Brugada syndrome
Brugada syndrome (BrS) is a cardiac arrhythmia syndrome characterized by specific electrocardiographic findings and an increased risk of sudden cardiac death. BrS is believed to
account for approximately 4% of all sudden cardiac deaths and 20% of unexplained deaths among individuals with structurally normal hearts. Men are eight to ten times more likely than women to express the clinical features of BrS, although both sexes can be affected. BrS is characterized by a coved-type ST-segment elevation in the right precordial leads (V1 through V3) on an electrocardiogram (ECG). This finding, known as a type 1 ECG pattern, may occur spontaneously or may be unmasked by administration of a sodium channel blocker. BrS patients may also exhibit other ECG anomalies, including right bundle branch block, polymorphic ventricular tachycardia (VT), ventricular fibrillation (VF), and atrioventricular (AV) block. The clinical manifestations of BrS, which typically manifest in the third to fourth decade of life but may appear as early as infancy, include syncope (fainting), palpitations, shortness of breath, and cardiac arrest. However, sudden cardiac death, which often occurs during sleep or at rest, is the first sign of BrS in some patients. A
clinical diagnosis of BrS is established in patients with a type 1 ECG pattern in the presence or absence of a sodium channel blocker, along with at least one of the following: VF, polymorphic VT, a family history of sudden cardiac death (at < 45 years of age), a family history of coved-type ECGs, electrophysiological inducibility of VT, syncope, or nocturnal agonal respiration (irregular gasping breaths during sleep).

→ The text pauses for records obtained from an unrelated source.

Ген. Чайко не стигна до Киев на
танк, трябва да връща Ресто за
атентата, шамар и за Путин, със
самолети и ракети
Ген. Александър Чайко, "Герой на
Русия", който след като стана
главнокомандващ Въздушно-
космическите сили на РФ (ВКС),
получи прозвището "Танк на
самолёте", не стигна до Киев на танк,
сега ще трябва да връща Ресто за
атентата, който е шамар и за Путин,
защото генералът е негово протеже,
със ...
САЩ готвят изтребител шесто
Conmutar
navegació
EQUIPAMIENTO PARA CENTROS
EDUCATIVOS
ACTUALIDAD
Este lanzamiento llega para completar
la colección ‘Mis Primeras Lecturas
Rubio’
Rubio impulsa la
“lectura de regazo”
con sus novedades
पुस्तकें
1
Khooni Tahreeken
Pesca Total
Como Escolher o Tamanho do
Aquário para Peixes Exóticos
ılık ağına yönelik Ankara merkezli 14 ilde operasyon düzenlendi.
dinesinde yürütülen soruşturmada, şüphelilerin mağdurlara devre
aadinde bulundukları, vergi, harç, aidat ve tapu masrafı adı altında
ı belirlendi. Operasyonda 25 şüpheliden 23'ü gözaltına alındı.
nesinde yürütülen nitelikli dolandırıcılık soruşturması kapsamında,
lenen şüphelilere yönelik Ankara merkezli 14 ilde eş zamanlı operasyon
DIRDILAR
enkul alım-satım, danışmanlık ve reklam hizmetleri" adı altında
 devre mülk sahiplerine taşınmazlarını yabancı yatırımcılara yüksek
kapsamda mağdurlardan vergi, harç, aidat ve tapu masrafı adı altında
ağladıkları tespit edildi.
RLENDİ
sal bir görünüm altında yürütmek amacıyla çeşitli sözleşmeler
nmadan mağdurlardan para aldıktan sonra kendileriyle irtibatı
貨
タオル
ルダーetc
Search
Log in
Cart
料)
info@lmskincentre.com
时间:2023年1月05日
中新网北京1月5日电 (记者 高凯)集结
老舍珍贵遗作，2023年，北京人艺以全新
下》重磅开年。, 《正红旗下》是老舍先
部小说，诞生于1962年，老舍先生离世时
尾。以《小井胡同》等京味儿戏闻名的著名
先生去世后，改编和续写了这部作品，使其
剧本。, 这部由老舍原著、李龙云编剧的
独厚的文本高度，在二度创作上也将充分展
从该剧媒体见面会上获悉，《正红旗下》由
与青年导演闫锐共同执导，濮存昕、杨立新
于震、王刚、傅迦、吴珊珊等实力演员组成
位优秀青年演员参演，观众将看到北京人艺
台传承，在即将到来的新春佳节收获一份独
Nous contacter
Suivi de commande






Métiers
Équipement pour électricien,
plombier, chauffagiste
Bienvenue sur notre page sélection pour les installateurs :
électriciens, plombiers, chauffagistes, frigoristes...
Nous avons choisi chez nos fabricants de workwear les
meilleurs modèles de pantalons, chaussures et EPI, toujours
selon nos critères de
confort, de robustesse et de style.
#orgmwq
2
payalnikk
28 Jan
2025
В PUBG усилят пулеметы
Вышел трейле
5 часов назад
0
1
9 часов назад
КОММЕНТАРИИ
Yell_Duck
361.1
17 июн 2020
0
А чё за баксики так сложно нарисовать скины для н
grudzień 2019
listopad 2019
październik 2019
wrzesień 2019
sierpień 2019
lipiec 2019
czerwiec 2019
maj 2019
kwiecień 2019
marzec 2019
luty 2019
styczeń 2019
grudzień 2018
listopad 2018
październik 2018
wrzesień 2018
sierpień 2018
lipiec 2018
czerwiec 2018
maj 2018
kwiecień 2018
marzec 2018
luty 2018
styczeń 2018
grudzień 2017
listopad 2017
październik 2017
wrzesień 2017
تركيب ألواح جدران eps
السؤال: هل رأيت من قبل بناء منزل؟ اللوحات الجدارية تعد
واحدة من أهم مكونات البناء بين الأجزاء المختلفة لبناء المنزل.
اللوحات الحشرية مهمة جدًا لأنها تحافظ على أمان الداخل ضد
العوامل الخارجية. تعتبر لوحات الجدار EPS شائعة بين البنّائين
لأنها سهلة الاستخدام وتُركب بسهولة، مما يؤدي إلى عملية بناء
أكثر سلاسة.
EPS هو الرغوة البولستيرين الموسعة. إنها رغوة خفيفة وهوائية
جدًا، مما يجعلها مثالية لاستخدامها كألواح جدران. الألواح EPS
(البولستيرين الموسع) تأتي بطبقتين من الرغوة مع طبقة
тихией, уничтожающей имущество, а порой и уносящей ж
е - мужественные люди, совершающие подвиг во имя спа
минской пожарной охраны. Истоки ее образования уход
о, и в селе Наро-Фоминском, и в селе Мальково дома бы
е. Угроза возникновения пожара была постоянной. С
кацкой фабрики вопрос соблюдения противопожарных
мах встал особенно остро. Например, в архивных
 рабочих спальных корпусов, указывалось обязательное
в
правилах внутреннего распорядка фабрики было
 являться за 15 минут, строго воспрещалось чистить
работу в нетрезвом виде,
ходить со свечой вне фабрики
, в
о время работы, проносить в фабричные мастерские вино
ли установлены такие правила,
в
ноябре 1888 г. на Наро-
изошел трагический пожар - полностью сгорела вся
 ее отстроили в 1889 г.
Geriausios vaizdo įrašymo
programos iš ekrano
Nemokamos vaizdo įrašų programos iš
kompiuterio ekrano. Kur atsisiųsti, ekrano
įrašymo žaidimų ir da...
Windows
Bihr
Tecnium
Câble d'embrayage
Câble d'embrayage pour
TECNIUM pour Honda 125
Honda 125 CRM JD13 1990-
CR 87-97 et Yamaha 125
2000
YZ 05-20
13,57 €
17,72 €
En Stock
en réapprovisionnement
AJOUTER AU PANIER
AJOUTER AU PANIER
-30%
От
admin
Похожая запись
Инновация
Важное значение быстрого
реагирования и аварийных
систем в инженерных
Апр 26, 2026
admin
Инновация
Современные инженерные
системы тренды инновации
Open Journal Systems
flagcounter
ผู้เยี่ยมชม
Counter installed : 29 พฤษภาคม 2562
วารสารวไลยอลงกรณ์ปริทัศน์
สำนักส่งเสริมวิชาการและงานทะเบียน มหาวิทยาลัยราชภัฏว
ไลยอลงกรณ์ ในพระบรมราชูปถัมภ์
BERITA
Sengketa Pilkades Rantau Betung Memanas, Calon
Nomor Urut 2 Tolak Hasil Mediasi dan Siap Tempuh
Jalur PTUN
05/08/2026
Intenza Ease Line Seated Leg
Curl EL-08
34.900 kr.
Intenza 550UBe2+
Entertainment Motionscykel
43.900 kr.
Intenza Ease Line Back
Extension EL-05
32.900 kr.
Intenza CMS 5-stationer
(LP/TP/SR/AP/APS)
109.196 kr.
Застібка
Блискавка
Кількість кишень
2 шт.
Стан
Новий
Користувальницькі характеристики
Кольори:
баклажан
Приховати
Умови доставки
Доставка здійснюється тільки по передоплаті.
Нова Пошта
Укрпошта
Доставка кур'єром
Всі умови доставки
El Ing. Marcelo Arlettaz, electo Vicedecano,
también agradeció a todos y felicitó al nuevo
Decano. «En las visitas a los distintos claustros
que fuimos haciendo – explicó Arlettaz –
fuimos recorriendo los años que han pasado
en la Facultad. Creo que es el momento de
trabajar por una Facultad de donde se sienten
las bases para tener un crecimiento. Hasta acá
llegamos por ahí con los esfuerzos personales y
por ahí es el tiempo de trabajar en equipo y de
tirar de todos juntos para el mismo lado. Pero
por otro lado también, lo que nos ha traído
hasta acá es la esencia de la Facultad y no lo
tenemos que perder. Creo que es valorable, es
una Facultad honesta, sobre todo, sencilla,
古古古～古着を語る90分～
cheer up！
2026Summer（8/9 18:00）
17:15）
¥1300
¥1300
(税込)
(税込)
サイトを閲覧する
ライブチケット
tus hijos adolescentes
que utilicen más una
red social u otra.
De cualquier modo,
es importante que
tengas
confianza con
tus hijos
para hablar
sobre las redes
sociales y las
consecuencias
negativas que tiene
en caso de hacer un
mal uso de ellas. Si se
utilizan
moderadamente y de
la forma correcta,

BrS is a genetically heterogeneous condition caused by sequence variants in one of several different genes. All are inherited in an autosomal dominant manner and exhibit incomplete penetrance and variable expressivity. The most common cause of BrS appears to be loss-of-function variants in the gene encoding the alpha subunit of the cardiac sodium channel, SCN5A, which may be found in approximately 20% to 30% of clinically diagnosed BrS patients. Interestingly, gain-of-function variants in the same gene lead to a different cardiac arrhythmia condition, long QT syndrome (LQTS) type 3. Moreover, it has been found that specific SCN5A gene variants may lead to different phenotypes (BrS, LQTS, or isolated cardiac conduction disease) depending on the person carrying the alteration. Other genes linked to BrS include those encoding the glycerol-3-phosphate dehydrogenase 1-like protein (GPD1L), the alpha and beta subunits of the L-type calcium channel (CACNA1C and CACNB2), the beta subunits of the type 1 and 3 sodium channels (SCN1B and SCN3B), and the potassium channel beta subunit (KCNE3). However, the proportion of BrS patients carrying sequence variants in these genes appears to be relatively small.